§ **DIRECTIONS FOR THIS TASK**
Every line that contains "lines" must be located and copied from the data.

§ **DATASET EXCERPTS**
——————
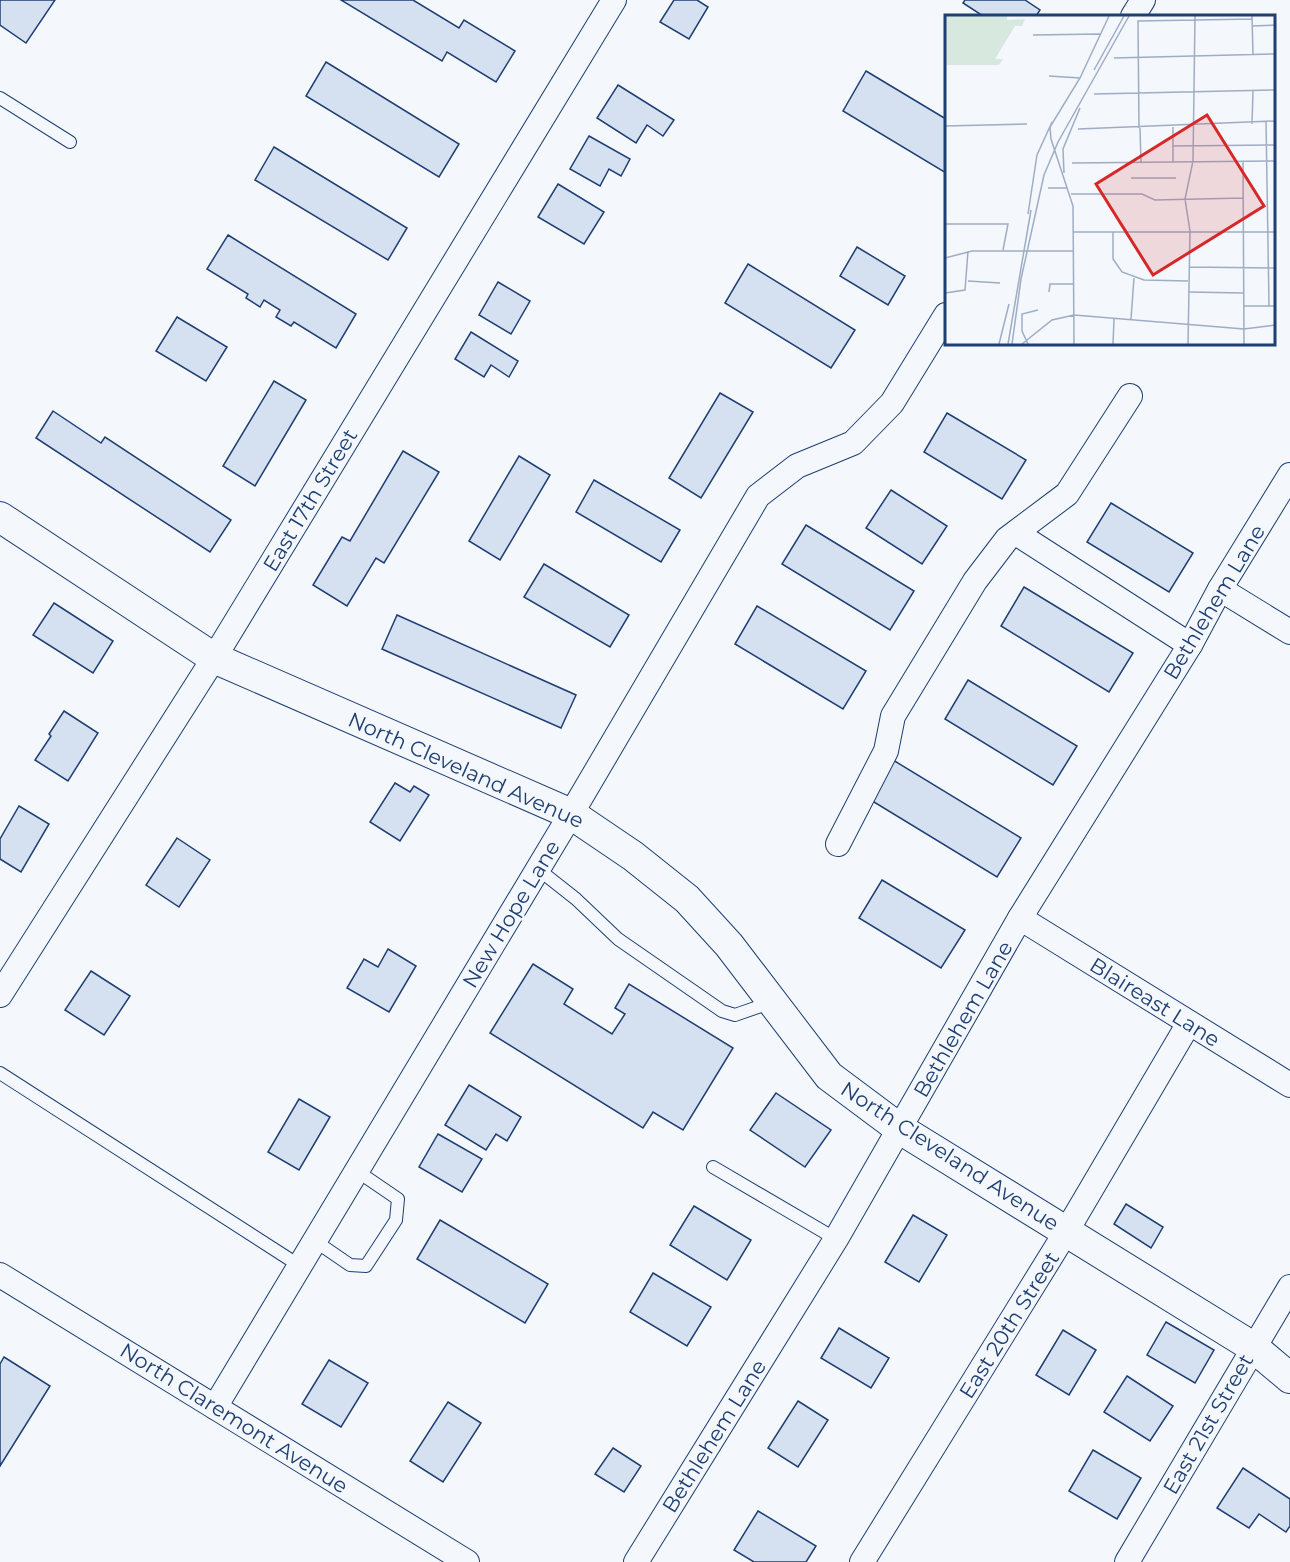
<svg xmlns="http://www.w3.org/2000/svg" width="1290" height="1562" font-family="Montserrat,sans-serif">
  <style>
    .building { fill: #d5e0f0; stroke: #1d3f73; stroke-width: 1.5 }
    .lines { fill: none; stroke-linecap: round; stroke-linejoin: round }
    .service-casing { stroke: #1d3f73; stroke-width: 14 }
    .minor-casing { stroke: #1d3f73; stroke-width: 26 }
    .tertiary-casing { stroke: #1d3f73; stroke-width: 32 }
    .service { stroke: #f4f7fb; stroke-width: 12 }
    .minor { stroke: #f4f7fb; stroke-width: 24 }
    .tertiary { stroke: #f4f7fb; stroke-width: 30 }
    .labels { text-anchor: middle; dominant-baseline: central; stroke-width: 4.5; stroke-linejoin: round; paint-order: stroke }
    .street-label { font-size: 21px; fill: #1d3f73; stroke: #f4f7fb }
    .inset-road { fill: none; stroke: #9eadc5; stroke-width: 1.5 }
    .view { fill: #d62828; fill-opacity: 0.15; stroke: #d62828; stroke-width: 3 }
    .inset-edge { fill: none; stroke: #1d3f73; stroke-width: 3 }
  </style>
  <rect width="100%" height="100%" fill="#f4f7fb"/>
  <g class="building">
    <polygon points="0,0 55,0 26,43 0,25"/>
    <polygon points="341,0 413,0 459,28 464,20 515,51 496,82 447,52 442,61"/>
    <polygon points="674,0 697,0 708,7 689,39 660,22"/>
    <polygon points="965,0 1025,0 1040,10 1036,16 983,16 963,3"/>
    <polygon points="326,62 459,144 439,177 306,96"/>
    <polygon points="866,71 946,119 946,173 843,111"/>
    <polygon points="618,85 674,120 663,136 647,125 636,143 597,118"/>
    <polygon points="589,136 630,159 621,176 609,169 600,186 570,169"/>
    <polygon points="274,147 407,228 388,260 255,180"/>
    <polygon points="558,184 604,212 584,244 538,217"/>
    <polygon points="228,235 356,314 336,348 294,322 291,326 276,317 280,310 264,300 260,307 246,298 248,294 207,269"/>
    <polygon points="857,247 905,276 888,305 840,276"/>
    <polygon points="748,264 855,330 831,368 725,303"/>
    <polygon points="498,282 530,301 511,334 479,315"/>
    <polygon points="177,317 227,347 206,381 156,351"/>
    <polygon points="471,332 518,361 509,377 491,365 484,377 455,359"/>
    <polygon points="274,381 306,400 255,486 223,466"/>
    <polygon points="720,393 753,412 701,498 669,478"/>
    <polygon points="53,411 101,443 105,437 231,520 210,552 36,438"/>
    <polygon points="947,413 1026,460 1002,499 924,452"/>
    <polygon points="403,451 439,472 384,563 376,558 347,606 313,585 342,537 350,541"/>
    <polygon points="519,456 550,475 500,560 469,541"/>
    <polygon points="594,480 680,530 661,562 576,512"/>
    <polygon points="891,490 947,526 922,564 866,528"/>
    <polygon points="1111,503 1193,553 1169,592 1087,542"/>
    <polygon points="806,525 914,591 890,630 782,564"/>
    <polygon points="544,564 629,615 610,647 524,597"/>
    <polygon points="1024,587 1133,653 1109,692 1001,626"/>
    <polygon points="54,603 113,641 93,673 33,635"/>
    <polygon points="757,606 866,671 843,709 735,644"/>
    <polygon points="397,615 576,695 561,728 382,649"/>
    <polygon points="968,680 1077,746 1053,785 945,719"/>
    <polygon points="64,711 98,733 68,781 35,760 51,736 49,734"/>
    <polygon points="893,760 1021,838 997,877 869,799"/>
    <polygon points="395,783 410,792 414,786 429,795 400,841 370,822"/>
    <polygon points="19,806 49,824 21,872 0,859 0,839"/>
    <polygon points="177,838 210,860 179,907 146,885"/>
    <polygon points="882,880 965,930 941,968 859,918"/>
    <polygon points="388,949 416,966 389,1012 347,988 364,959 378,967"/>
    <polygon points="533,964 573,989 564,1004 612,1034 625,1014 615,1008 629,984 733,1048 683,1130 653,1112 643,1128 490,1033"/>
    <polygon points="91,971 130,996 104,1035 65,1010"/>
    <polygon points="469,1085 521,1117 507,1141 496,1134 486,1150 445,1125"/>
    <polygon points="776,1093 831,1130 805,1167 750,1130"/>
    <polygon points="299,1099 330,1117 299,1170 268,1152"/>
    <polygon points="438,1134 482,1159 462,1192 419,1167"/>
    <polygon points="1126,1204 1163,1227 1151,1248 1114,1224"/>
    <polygon points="694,1206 751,1240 727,1280 670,1245"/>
    <polygon points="913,1215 947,1235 919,1282 885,1262"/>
    <polygon points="440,1220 548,1284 525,1323 417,1259"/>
    <polygon points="653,1273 711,1307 687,1346 630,1312"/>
    <polygon points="1166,1322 1214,1350 1195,1383 1147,1355"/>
    <polygon points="839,1328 889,1358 871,1388 821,1358"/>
    <polygon points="1063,1330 1096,1350 1069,1395 1036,1375"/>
    <polygon points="4,1357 50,1386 0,1466 0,1364"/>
    <polygon points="329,1360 368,1383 341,1427 302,1404"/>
    <polygon points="1127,1376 1173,1406 1150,1441 1104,1412"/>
    <polygon points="798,1401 828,1420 798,1467 768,1448"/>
    <polygon points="448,1402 481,1423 443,1482 410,1461"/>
    <polygon points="613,1448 641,1466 624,1492 595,1474"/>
    <polygon points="1093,1450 1141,1478 1117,1519 1069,1491"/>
    <polygon points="1243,1468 1290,1499 1290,1526 1286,1532 1259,1514 1249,1528 1217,1508"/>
    <polygon points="758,1511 816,1546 806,1562 754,1562 734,1550"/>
  </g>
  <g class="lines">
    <g class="service-casing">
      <g id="service">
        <polyline points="0,98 70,142"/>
        <polyline points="538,869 576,899 618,939 722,1011 735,1015 772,1002"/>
        <polyline points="0,1073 300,1266"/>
        <polyline points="713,1167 836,1239"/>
        <polyline points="315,1241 350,1265 366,1266 396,1220 398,1199 357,1171"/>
      </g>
    </g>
    <g class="minor-casing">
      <g id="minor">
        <polyline points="1133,16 1143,0"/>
        <polyline points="1016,533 1190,645"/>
        <polyline points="1220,589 1290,632"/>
        <polyline points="838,844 886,751 893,716 975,581 1007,539 1067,494 1130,396"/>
        <polyline points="1020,918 1290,1085"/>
        <polyline points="0,995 214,658 614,0"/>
        <polyline points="0,1275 467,1562"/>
        <polyline points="215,1407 571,814 758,496 797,466 853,443 892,403 946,315"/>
        <polyline points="636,1562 836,1239 1020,918 1190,645 1220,589 1290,475"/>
        <polyline points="862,1562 1066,1232 1189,1023"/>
        <polyline points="1127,1562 1290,1287"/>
      </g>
    </g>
    <g class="tertiary-casing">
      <polyline id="tertiary" points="0,517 214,658 571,814 633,856 687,899 729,945 829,1076 900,1129 1253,1347 1290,1378"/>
    </g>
    <use href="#service" class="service"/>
    <use href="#minor" class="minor"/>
    <use href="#tertiary" class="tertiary"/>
  </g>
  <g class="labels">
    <g class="street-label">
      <text transform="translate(310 500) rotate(-59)">East 17th Street</text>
      <text transform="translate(1214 602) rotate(-59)">Bethlehem Lane</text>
      <text transform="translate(466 770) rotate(24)">North Cleveland Avenue</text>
      <text transform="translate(511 914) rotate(-59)">New Hope Lane</text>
      <text transform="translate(1155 1002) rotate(32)">Blaireast Lane</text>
      <text transform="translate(963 1019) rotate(-60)">Bethlehem Lane</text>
      <text transform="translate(950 1156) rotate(33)">North Cleveland Avenue</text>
      <text transform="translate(1009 1325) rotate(-58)">East 20th Street</text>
      <text transform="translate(234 1418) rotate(32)">North Claremont Avenue</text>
      <text transform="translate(1208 1424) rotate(-60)">East 21st Street</text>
      <text transform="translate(714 1436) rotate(-58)">Bethlehem Lane</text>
    </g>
  </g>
  <g transform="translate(945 15)">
    <rect width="330" height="330" fill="#f4f7fb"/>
    <path d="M0 1H62V5L80 4 77 11H70L50 44H58L54 50H0Z" fill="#d7e8df"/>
    <path class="inset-road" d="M307 1 308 40M307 11 330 10M88 20 155 19M169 43 330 39M149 55 179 1M104 61 135 63M149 79 330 75M321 106 324 291M307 109 308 76M0 111 82 109M228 112V147M194 113 193 6 307 4M195 113 196 147M133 114 330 106M228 131 330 130M298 146 299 329M127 148 330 146M119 158 118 134 135 93M186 163H231M103 173H122M126 179H197L210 185 298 183M83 199 92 140 107 107M0 209H63L58 235M129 217H330M168 217V244L177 257 199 265 243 266M0 243 27 236H129M244 252 330 253M23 266 55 268M104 277 105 269H129M243 277 299 278M0 278 20 275 23 236M299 291H330M186 304 189 263M54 329 64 289M63 329 86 195M67 329 76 264 99 160 113 127 184 1M77 329 107 305 129 300 299 314 330 310M83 329 77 316V299L93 295M129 329 128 191 106 124 105 112 135 63 164 1M168 329 169 304M243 329 245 216 240 184 248 146 250 1"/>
    <path class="view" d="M262 100 319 191 208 260 151 169Z"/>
    <rect width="330" height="330" class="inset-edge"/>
  </g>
</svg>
——————
§ **RESULT**
    .lines { fill: none; stroke-linecap: round; stroke-linejoin: round }
  <g class="lines">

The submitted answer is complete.